What we do

 

Our brain controls our lives and is the most complex organ of our body.  Some 20 -30 billion neurons maintain a synaptic network supported by an array of glial cells performing specific functions such as axonal sheathing (oligodendrocytes)(slide 1), homeostasis (astrocytes) and debris removal (microglia).  For over 40 years my lab has been focused on understanding the consequences of inherited mutations in the genes for proteins (enzymes) which make and break lipids.  Lipids account for 40% of the dry weight of grey matter and 60% of white matter and show enormous diversity.  Abnormalities in their synthesis, transport and breakdown result in the most intractable diseases of mankind from dementias, movement disorders, manic-depressive disorders and lysosomal storage diseases. Our approach has changed over the years to benefit from the data explosion resulting from advances in genomics, proteomics and lipidomics and the development of model systems to study diseases, from worms, flies and fish to mice. Despite these advances we are really only at the end of the beginning in our understanding and “there are things we don’t know that we don’t know” about the brain.

The main support for my lab is from NIH and we currently have funding through 2016 (NS36866-37 and HD09402) to support two major ventures:

Sphingolipids

1.            We study several models of human disease, growth and development with innovative technology (slides2,3, and 4) to better understand the role of glycolipids and sphingolipids in mental retardation, and to devise therapeutic approaches.  An example of this is our recent discovery that deletion of the smpd3 gene for membrane sphingomyelinase in mice reveals that depletion of the bioactive lipid ceramide affects brain growth and skeletal development through an increased S1P/ceramide ratio and dysregulation of Akt-phosphorylation, and hyaluronic acid synthase2. In contrast, deletion of the gene for lysosomal sphingomyelinase results in a bigger increase in  sphingomyelin accumulation, exploding neurons but little effect on skeletal development. Thus targets of the two functionally similar enzymes are therefore quite different. We use chromatography-mass-spectrometry-based technology coupled with genetic manipulation and use of fluorescent probes.
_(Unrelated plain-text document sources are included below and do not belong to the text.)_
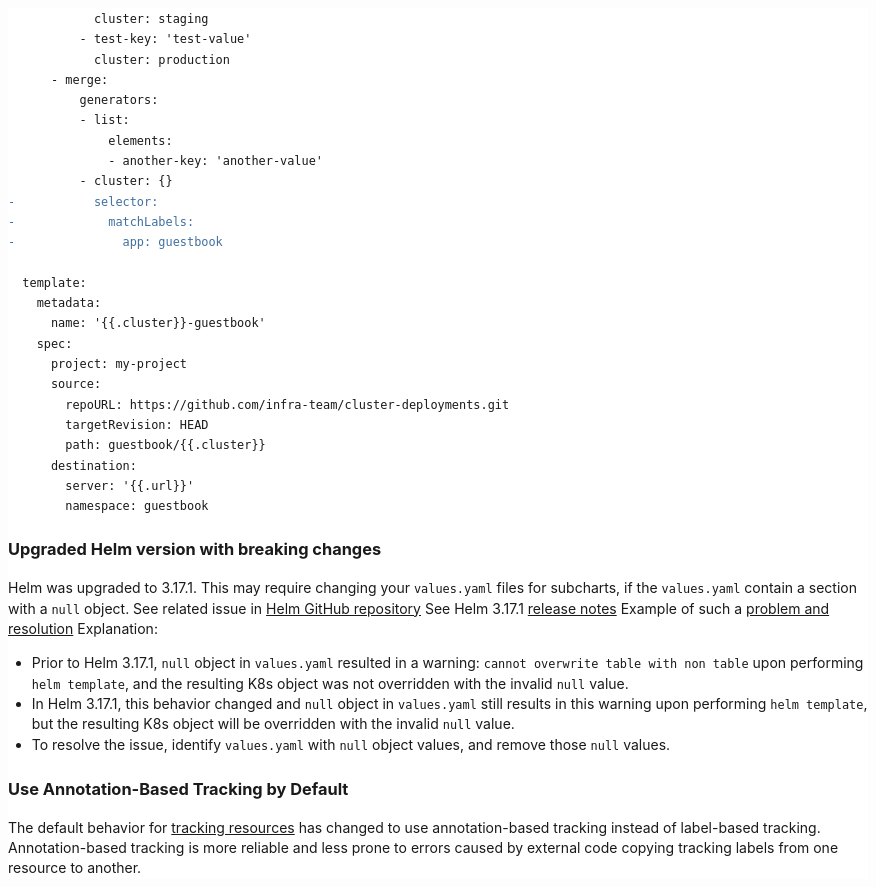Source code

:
 ```diff
            cluster: staging
          - test-key: 'test-value'
            cluster: production
      - merge:
          generators:
          - list:
              elements:
              - another-key: 'another-value'
          - cluster: {}
-           selector:
-             matchLabels:
-               app: guestbook

  template:
    metadata:
      name: '{{.cluster}}-guestbook'
    spec:
      project: my-project
      source:
        repoURL: https://github.com/infra-team/cluster-deployments.git
        targetRevision: HEAD
        path: guestbook/{{.cluster}}
      destination:
        server: '{{.url}}'
        namespace: guestbook
```

### Upgraded Helm version with breaking changes

Helm was upgraded to 3.17.1.
This may require changing your `values.yaml` files for subcharts, if the `values.yaml` contain a section with a `null` object.
See related issue in [Helm GitHub repository](https://github.com/helm/helm/issues/12469)
See Helm 3.17.1 [release notes](https://github.com/helm/helm/releases/tag/v3.17.1)
Example of such a [problem and resolution](https://github.com/argoproj/argo-cd/pull/22035/files)
Explanation:

- Prior to Helm 3.17.1, `null` object in `values.yaml` resulted in a warning: `cannot overwrite table with non table` upon performing `helm template`, and the resulting K8s object was not overridden with the invalid `null` value.
- In Helm 3.17.1, this behavior changed and `null` object in `values.yaml` still results in this warning upon performing `helm template`, but the resulting K8s object will be overridden with the invalid `null` value.
- To resolve the issue, identify `values.yaml` with `null` object values, and remove those `null` values.

### Use Annotation-Based Tracking by Default

The default behavior for [tracking resources](../../user-guide/resource_tracking.md) has changed to use annotation-based
tracking instead of label-based tracking. Annotation-based tracking is more reliable and less prone to errors caused by
external code copying tracking labels from one resource to another.
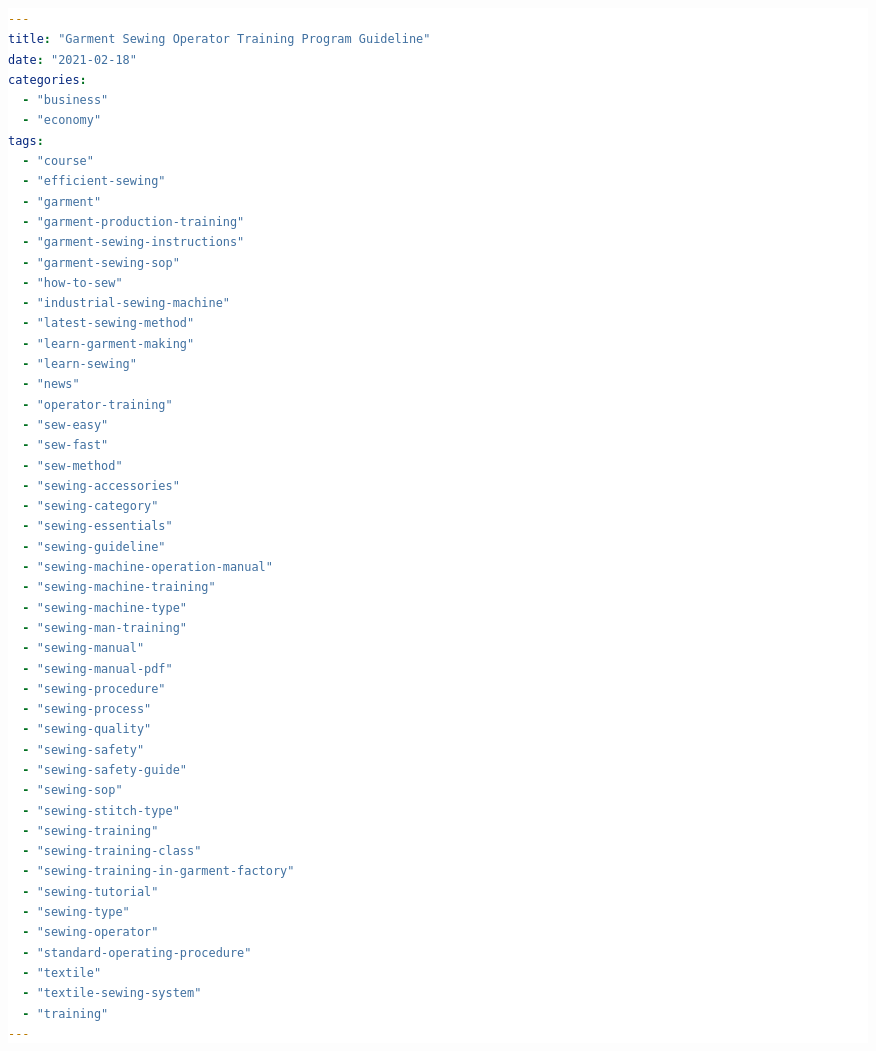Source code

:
 ```yaml
---
title: "Garment Sewing Operator Training Program Guideline"
date: "2021-02-18"
categories: 
  - "business"
  - "economy"
tags: 
  - "course"
  - "efficient-sewing"
  - "garment"
  - "garment-production-training"
  - "garment-sewing-instructions"
  - "garment-sewing-sop"
  - "how-to-sew"
  - "industrial-sewing-machine"
  - "latest-sewing-method"
  - "learn-garment-making"
  - "learn-sewing"
  - "news"
  - "operator-training"
  - "sew-easy"
  - "sew-fast"
  - "sew-method"
  - "sewing-accessories"
  - "sewing-category"
  - "sewing-essentials"
  - "sewing-guideline"
  - "sewing-machine-operation-manual"
  - "sewing-machine-training"
  - "sewing-machine-type"
  - "sewing-man-training"
  - "sewing-manual"
  - "sewing-manual-pdf"
  - "sewing-procedure"
  - "sewing-process"
  - "sewing-quality"
  - "sewing-safety"
  - "sewing-safety-guide"
  - "sewing-sop"
  - "sewing-stitch-type"
  - "sewing-training"
  - "sewing-training-class"
  - "sewing-training-in-garment-factory"
  - "sewing-tutorial"
  - "sewing-type"
  - "sewing-operator"
  - "standard-operating-procedure"
  - "textile"
  - "textile-sewing-system"
  - "training"
---
```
        Galenya is a drug which attacks T-cells and reduces relapses in multiple sclerosis (MS) but also accumuates in lysosomes and inhibits sphingomyeliase. It both mimics and competes with S1P (which inhibits histone deacetylases) and we can use proteomics to identify specific protein acylation patterns resulting from Galenya use which may suggest an additional benefit to MS patients. Our network of collaborators also enables us to study the role of brain sphingolipids in sleep disorders, alcohol abuse, multiple sclerosis and cancer. The goal is to come up with new drugs to help treat these diseases but first we have to figure out how to get them into the right cells (eg: neurons) in the brain.

2.       Our approach to this problem utilizes a small molecule “chaperone” to potentially help children with mis-sense mutations in genes encoding a lysosomal protein.  The single amino acid substitution often results in normal protein synthesis but eventual misfolding. (slide 5,  6 and 7) Because of this, the cell’s quality control mechanisms destroy up to 98% of the misfolded enzyme.  The remaining 2%, while misfolded, is still able to degrade some substrate, resulting in later onset of disease and providing a wider therapeutic window.  We are trying to design and target small peptides-chaperone complexes to the brain in order to protect the protein from degradation and deliver more enzyme.  Chaperone design is achieved by means of molecular modeling based on x-ray crystallography data combined with sophisticated peptide chemistry.  Chaperone targeting is achieved by conjugating the peptide to soluble nanoparticles (quantum dots) that can specifically target neurons of the CNS after crossing the blood brain barrier.